Source texts of formatted documents
-*-*-
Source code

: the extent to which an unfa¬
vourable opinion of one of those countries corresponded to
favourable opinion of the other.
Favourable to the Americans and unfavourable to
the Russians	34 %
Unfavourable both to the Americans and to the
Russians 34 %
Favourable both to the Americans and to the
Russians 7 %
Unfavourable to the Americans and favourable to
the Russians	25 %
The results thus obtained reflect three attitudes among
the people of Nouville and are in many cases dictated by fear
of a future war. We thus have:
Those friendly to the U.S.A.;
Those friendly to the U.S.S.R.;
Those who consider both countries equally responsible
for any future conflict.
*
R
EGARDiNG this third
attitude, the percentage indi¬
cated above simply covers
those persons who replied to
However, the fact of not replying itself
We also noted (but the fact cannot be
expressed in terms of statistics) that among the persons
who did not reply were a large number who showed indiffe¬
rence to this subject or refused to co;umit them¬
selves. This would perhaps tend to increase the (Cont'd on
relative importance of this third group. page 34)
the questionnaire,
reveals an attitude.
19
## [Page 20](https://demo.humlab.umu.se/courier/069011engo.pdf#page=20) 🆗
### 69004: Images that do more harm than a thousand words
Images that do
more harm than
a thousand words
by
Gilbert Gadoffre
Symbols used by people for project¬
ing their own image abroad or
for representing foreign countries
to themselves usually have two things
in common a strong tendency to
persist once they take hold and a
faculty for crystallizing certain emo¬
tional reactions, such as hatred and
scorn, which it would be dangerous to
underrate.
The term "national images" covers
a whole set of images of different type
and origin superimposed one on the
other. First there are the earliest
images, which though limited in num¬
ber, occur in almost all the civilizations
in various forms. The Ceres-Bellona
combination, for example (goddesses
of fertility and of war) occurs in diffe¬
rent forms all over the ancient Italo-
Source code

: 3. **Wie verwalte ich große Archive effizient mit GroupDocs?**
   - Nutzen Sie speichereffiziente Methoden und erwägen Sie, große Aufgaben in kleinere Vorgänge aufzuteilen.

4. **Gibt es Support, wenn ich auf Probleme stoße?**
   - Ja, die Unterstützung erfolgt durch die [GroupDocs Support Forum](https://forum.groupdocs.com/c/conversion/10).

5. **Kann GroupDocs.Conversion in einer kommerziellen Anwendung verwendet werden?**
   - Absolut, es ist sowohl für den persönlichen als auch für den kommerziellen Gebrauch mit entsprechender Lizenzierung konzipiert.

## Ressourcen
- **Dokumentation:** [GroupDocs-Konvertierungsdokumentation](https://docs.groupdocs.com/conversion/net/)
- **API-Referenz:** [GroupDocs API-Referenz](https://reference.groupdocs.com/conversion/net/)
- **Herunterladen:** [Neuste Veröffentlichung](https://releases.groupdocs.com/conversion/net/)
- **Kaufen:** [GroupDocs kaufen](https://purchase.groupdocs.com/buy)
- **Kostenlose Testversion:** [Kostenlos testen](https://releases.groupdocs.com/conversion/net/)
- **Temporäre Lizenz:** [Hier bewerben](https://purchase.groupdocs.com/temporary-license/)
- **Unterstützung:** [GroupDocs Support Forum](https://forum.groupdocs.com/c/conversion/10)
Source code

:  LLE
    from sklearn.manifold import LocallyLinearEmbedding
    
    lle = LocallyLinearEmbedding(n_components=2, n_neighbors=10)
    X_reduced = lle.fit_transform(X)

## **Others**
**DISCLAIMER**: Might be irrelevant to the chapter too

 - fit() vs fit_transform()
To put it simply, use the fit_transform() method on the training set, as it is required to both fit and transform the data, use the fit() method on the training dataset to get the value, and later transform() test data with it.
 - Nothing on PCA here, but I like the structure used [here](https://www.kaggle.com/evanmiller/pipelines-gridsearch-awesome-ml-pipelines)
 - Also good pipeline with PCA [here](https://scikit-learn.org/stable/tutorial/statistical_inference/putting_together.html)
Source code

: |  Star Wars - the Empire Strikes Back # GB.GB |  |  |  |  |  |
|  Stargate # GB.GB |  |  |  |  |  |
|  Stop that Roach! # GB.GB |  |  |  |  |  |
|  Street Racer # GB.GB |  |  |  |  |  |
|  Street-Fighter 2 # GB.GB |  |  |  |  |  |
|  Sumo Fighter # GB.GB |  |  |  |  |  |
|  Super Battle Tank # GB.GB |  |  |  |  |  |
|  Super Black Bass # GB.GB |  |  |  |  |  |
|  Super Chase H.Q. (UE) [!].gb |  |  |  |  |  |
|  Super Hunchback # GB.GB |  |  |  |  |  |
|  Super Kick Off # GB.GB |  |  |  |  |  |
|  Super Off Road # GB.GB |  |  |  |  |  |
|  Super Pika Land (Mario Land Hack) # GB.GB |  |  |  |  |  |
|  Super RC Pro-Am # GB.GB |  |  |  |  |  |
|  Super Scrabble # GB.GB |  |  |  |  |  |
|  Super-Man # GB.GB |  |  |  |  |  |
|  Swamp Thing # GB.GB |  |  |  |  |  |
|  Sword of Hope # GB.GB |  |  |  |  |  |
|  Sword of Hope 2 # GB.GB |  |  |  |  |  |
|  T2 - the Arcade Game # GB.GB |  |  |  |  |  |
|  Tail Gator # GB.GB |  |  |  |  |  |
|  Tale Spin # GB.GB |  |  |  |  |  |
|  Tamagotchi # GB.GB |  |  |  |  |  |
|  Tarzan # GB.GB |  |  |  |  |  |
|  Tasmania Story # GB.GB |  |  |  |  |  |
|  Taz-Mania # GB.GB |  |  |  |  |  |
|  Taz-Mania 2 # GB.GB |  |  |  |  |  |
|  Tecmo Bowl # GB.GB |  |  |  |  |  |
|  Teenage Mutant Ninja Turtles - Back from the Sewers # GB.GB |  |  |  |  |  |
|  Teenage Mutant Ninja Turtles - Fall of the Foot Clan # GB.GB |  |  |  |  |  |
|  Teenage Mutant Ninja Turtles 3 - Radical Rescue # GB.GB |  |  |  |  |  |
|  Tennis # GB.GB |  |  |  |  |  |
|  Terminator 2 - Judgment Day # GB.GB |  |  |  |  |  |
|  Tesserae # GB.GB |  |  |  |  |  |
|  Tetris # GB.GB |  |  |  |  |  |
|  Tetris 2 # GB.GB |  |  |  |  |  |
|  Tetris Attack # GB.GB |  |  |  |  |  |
-*-*-
Will you output every one of the items above again, unchanged and line for line?

• Task answer:
Source code

: the extent to which an unfa¬
vourable opinion of one of those countries corresponded to
favourable opinion of the other.
Favourable to the Americans and unfavourable to
the Russians	34 %
Unfavourable both to the Americans and to the
Russians 34 %
Favourable both to the Americans and to the
Russians 7 %
Unfavourable to the Americans and favourable to
the Russians	25 %
The results thus obtained reflect three attitudes among
the people of Nouville and are in many cases dictated by fear
of a future war. We thus have:
Those friendly to the U.S.A.;
Those friendly to the U.S.S.R.;
Those who consider both countries equally responsible
for any future conflict.
*
R
EGARDiNG this third
attitude, the percentage indi¬
cated above simply covers
those persons who replied to
However, the fact of not replying itself
We also noted (but the fact cannot be
expressed in terms of statistics) that among the persons
who did not reply were a large number who showed indiffe¬
rence to this subject or refused to co;umit them¬
selves. This would perhaps tend to increase the (Cont'd on
relative importance of this third group. page 34)
the questionnaire,
reveals an attitude.
19
## [Page 20](https://demo.humlab.umu.se/courier/069011engo.pdf#page=20) 🆗
### 69004: Images that do more harm than a thousand words
Images that do
more harm than
a thousand words
by
Gilbert Gadoffre
Symbols used by people for project¬
ing their own image abroad or
for representing foreign countries
to themselves usually have two things
in common a strong tendency to
persist once they take hold and a
faculty for crystallizing certain emo¬
tional reactions, such as hatred and
scorn, which it would be dangerous to
underrate.
The term "national images" covers
a whole set of images of different type
and origin superimposed one on the
other. First there are the earliest
images, which though limited in num¬
ber, occur in almost all the civilizations
in various forms. The Ceres-Bellona
combination, for example (goddesses
of fertility and of war) occurs in diffe¬
rent forms all over the ancient Italo-
Source code

: 3. **Wie verwalte ich große Archive effizient mit GroupDocs?**
   - Nutzen Sie speichereffiziente Methoden und erwägen Sie, große Aufgaben in kleinere Vorgänge aufzuteilen.

4. **Gibt es Support, wenn ich auf Probleme stoße?**
   - Ja, die Unterstützung erfolgt durch die [GroupDocs Support Forum](https://forum.groupdocs.com/c/conversion/10).

5. **Kann GroupDocs.Conversion in einer kommerziellen Anwendung verwendet werden?**
   - Absolut, es ist sowohl für den persönlichen als auch für den kommerziellen Gebrauch mit entsprechender Lizenzierung konzipiert.

## Ressourcen
- **Dokumentation:** [GroupDocs-Konvertierungsdokumentation](https://docs.groupdocs.com/conversion/net/)
- **API-Referenz:** [GroupDocs API-Referenz](https://reference.groupdocs.com/conversion/net/)
- **Herunterladen:** [Neuste Veröffentlichung](https://releases.groupdocs.com/conversion/net/)
- **Kaufen:** [GroupDocs kaufen](https://purchase.groupdocs.com/buy)
- **Kostenlose Testversion:** [Kostenlos testen](https://releases.groupdocs.com/conversion/net/)
- **Temporäre Lizenz:** [Hier bewerben](https://purchase.groupdocs.com/temporary-license/)
- **Unterstützung:** [GroupDocs Support Forum](https://forum.groupdocs.com/c/conversion/10)
Source code

:  LLE
    from sklearn.manifold import LocallyLinearEmbedding
    
    lle = LocallyLinearEmbedding(n_components=2, n_neighbors=10)
    X_reduced = lle.fit_transform(X)

## **Others**
**DISCLAIMER**: Might be irrelevant to the chapter too

 - fit() vs fit_transform()
To put it simply, use the fit_transform() method on the training set, as it is required to both fit and transform the data, use the fit() method on the training dataset to get the value, and later transform() test data with it.
 - Nothing on PCA here, but I like the structure used [here](https://www.kaggle.com/evanmiller/pipelines-gridsearch-awesome-ml-pipelines)
 - Also good pipeline with PCA [here](https://scikit-learn.org/stable/tutorial/statistical_inference/putting_together.html)
Source code

: |  Star Wars - the Empire Strikes Back # GB.GB |  |  |  |  |  |
|  Stargate # GB.GB |  |  |  |  |  |
|  Stop that Roach! # GB.GB |  |  |  |  |  |
|  Street Racer # GB.GB |  |  |  |  |  |
|  Street-Fighter 2 # GB.GB |  |  |  |  |  |
|  Sumo Fighter # GB.GB |  |  |  |  |  |
|  Super Battle Tank # GB.GB |  |  |  |  |  |
|  Super Black Bass # GB.GB |  |  |  |  |  |
|  Super Chase H.Q. (UE) [!].gb |  |  |  |  |  |
|  Super Hunchback # GB.GB |  |  |  |  |  |
|  Super Kick Off # GB.GB |  |  |  |  |  |
|  Super Off Road # GB.GB |  |  |  |  |  |
|  Super Pika Land (Mario Land Hack) # GB.GB |  |  |  |  |  |
|  Super RC Pro-Am # GB.GB |  |  |  |  |  |
|  Super Scrabble # GB.GB |  |  |  |  |  |
|  Super-Man # GB.GB |  |  |  |  |  |
|  Swamp Thing # GB.GB |  |  |  |  |  |
|  Sword of Hope # GB.GB |  |  |  |  |  |
|  Sword of Hope 2 # GB.GB |  |  |  |  |  |
|  T2 - the Arcade Game # GB.GB |  |  |  |  |  |
|  Tail Gator # GB.GB |  |  |  |  |  |
|  Tale Spin # GB.GB |  |  |  |  |  |
|  Tamagotchi # GB.GB |  |  |  |  |  |
|  Tarzan # GB.GB |  |  |  |  |  |
|  Tasmania Story # GB.GB |  |  |  |  |  |
|  Taz-Mania # GB.GB |  |  |  |  |  |
|  Taz-Mania 2 # GB.GB |  |  |  |  |  |
|  Tecmo Bowl # GB.GB |  |  |  |  |  |
|  Teenage Mutant Ninja Turtles - Back from the Sewers # GB.GB |  |  |  |  |  |
|  Teenage Mutant Ninja Turtles - Fall of the Foot Clan # GB.GB |  |  |  |  |  |
|  Teenage Mutant Ninja Turtles 3 - Radical Rescue # GB.GB |  |  |  |  |  |
|  Tennis # GB.GB |  |  |  |  |  |
|  Terminator 2 - Judgment Day # GB.GB |  |  |  |  |  |
|  Tesserae # GB.GB |  |  |  |  |  |
|  Tetris # GB.GB |  |  |  |  |  |
|  Tetris 2 # GB.GB |  |  |  |  |  |
|  Tetris Attack # GB.GB |  |  |  |  |  |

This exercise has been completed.